**Lens distortion parameter data**
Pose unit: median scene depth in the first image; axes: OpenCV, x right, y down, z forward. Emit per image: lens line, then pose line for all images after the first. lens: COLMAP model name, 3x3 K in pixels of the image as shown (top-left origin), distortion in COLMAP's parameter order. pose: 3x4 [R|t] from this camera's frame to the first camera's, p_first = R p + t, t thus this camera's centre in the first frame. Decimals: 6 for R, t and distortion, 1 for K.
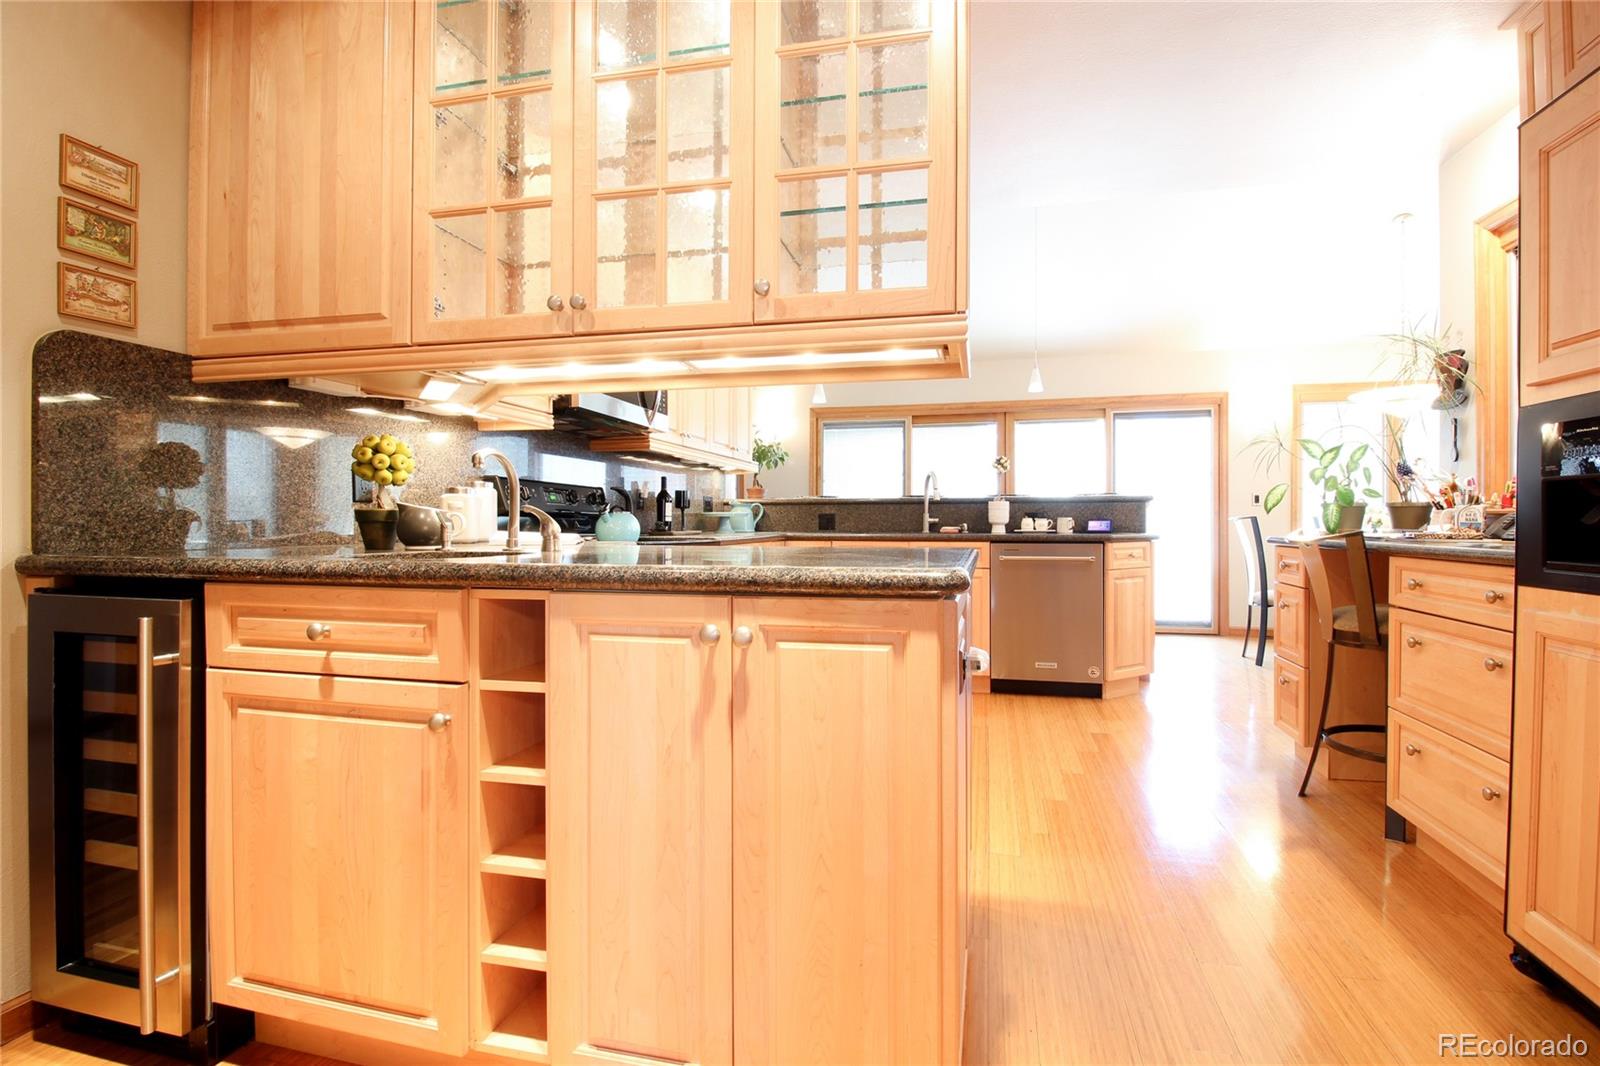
lens RADIAL K [[744.3, 0, 812.9], [0, 744.3, 526.6], [0, 0, 1]] dist [-0.004142, -0.009864]
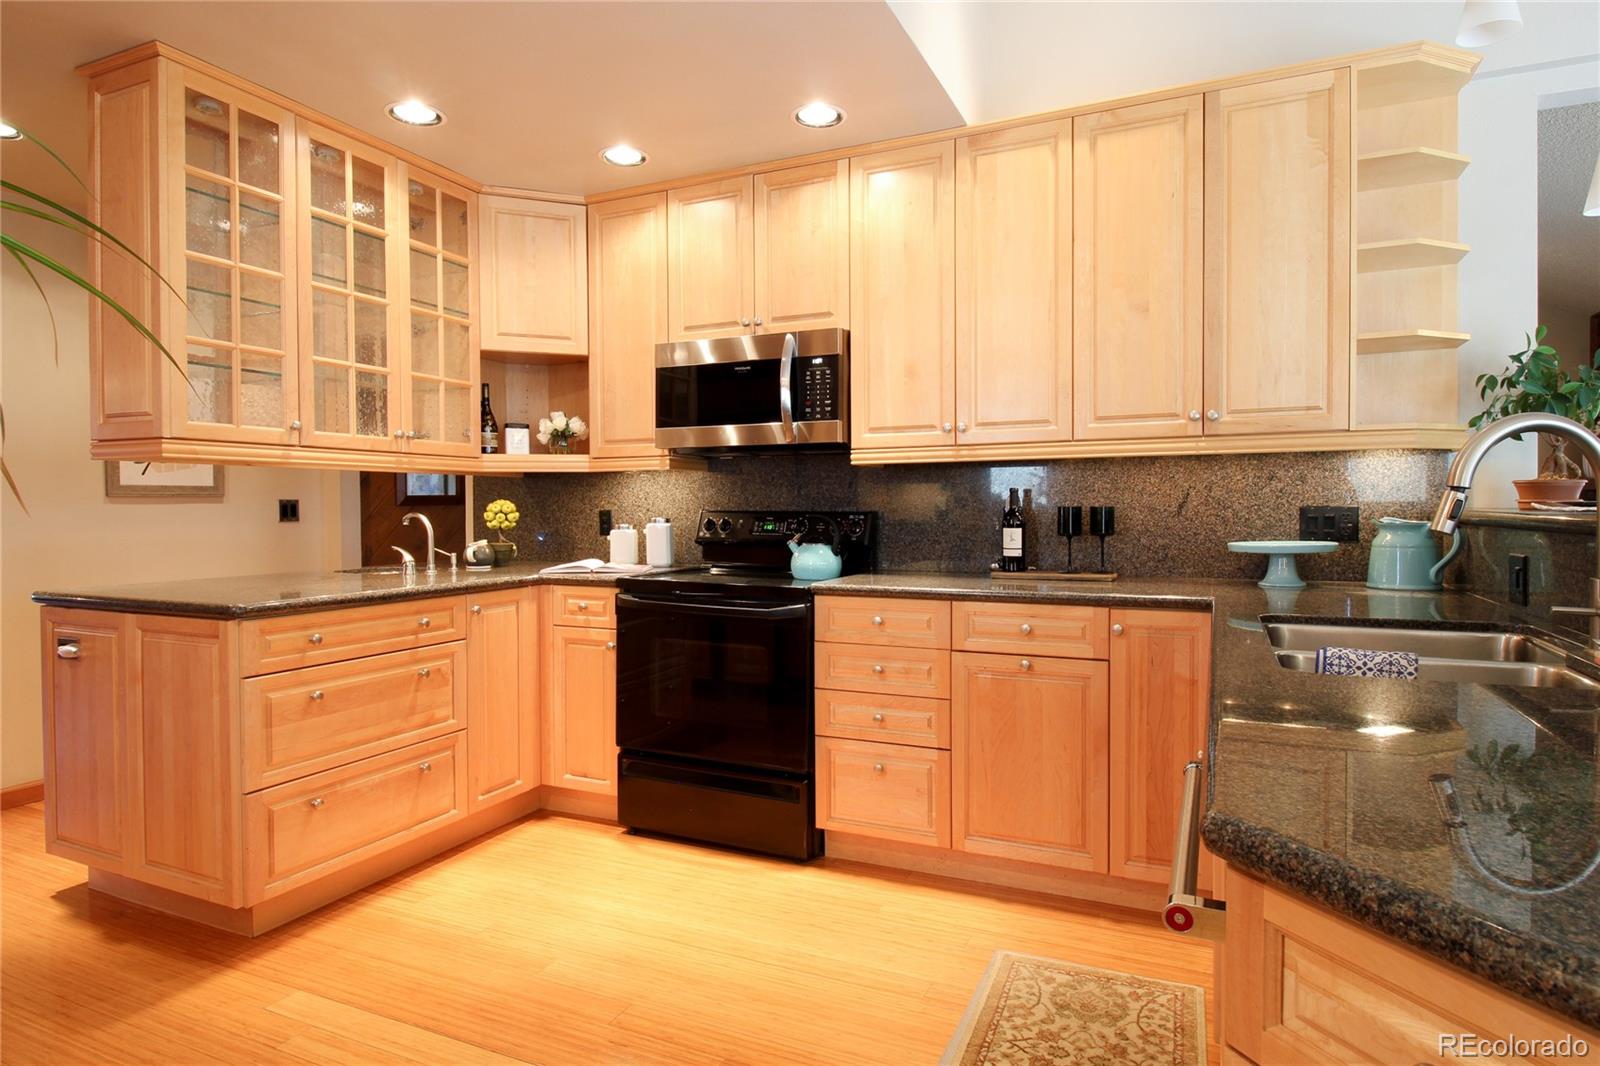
lens RADIAL K [[895.6, 0, 813.7], [0, 895.6, 526.3], [0, 0, 1]] dist [0.004641, -0.002746]
pose [[-0.195448, 0.021525, -0.980478, 0.513805], [-0.000750, 0.999756, 0.022098, -0.042828], [0.980714, 0.005054, -0.195384, 0.828591]]
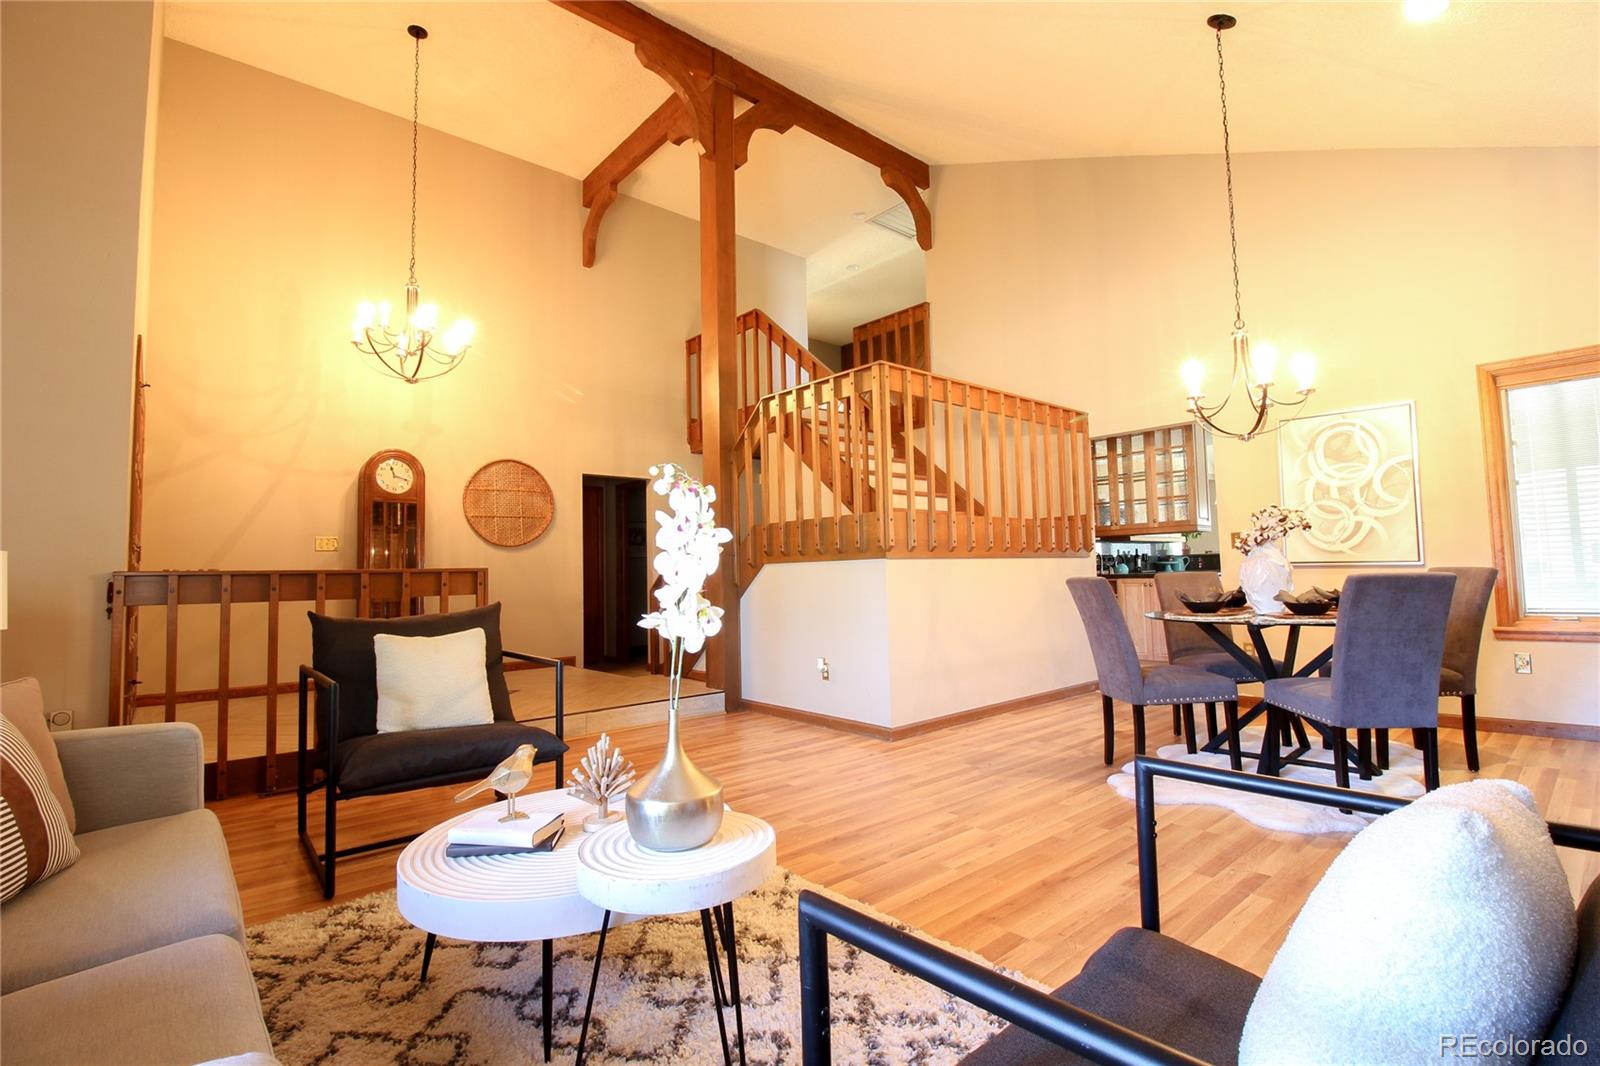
lens RADIAL K [[744.3, 0, 819.7], [0, 744.3, 522.8], [0, 0, 1]] dist [-0.004142, -0.009864]
pose [[0.823603, -0.054540, -0.564538, 0.271720], [0.016078, 0.997211, -0.072883, 0.009239], [0.566938, 0.050950, 0.822183, -1.334662]]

**ASSIGNMENT**
All of the data is to be returned exactly, with no pictures included.

**SOLUTION TO THIS PROBLEM**
Pose unit: median scene depth in the first image; axes: OpenCV, x right, y down, z forward. Emit per image: lens line, then pose line for all images after the first. lens: COLMAP model name, 3x3 K in pixels of the image as shown (top-left origin), distortion in COLMAP's parameter order. pose: 3x4 [R|t] from this camera's frame to the first camera's, p_first = R p + t, t thus this camera's centre in the first frame. Decimals: 6 for R, t and distortion, 1 for K.
lens RADIAL K [[744.3, 0, 812.9], [0, 744.3, 526.6], [0, 0, 1]] dist [-0.004142, -0.009864]
lens RADIAL K [[895.6, 0, 813.7], [0, 895.6, 526.3], [0, 0, 1]] dist [0.004641, -0.002746]
pose [[-0.195448, 0.021525, -0.980478, 0.513805], [-0.000750, 0.999756, 0.022098, -0.042828], [0.980714, 0.005054, -0.195384, 0.828591]]
lens RADIAL K [[744.3, 0, 819.7], [0, 744.3, 522.8], [0, 0, 1]] dist [-0.004142, -0.009864]
pose [[0.823603, -0.054540, -0.564538, 0.271720], [0.016078, 0.997211, -0.072883, 0.009239], [0.566938, 0.050950, 0.822183, -1.334662]]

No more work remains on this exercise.